## Soal Latihan
Saring catatan di bawah ini. Salin setiap baris yang mengandung kata "plain".

## Catatan Soal
--------------------------------

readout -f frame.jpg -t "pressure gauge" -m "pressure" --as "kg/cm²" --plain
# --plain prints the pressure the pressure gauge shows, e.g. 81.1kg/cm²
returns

--------------------------------

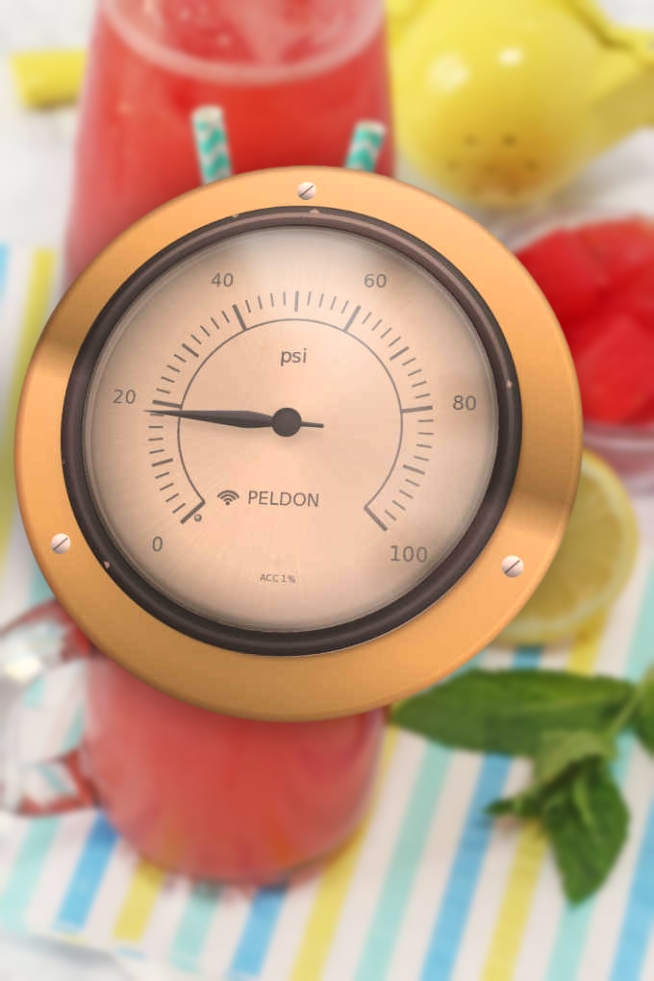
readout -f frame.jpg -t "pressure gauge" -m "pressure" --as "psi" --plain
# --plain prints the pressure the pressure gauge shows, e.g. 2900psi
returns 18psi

--------------------------------

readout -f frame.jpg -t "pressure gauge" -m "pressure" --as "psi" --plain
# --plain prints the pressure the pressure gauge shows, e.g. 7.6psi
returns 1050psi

--------------------------------

## Jawaban Latihan
readout -f frame.jpg -t "pressure gauge" -m "pressure" --as "kg/cm²" --plain
# --plain prints the pressure the pressure gauge shows, e.g. 81.1kg/cm²
readout -f frame.jpg -t "pressure gauge" -m "pressure" --as "psi" --plain
# --plain prints the pressure the pressure gauge shows, e.g. 2900psi
readout -f frame.jpg -t "pressure gauge" -m "pressure" --as "psi" --plain
# --plain prints the pressure the pressure gauge shows, e.g. 7.6psi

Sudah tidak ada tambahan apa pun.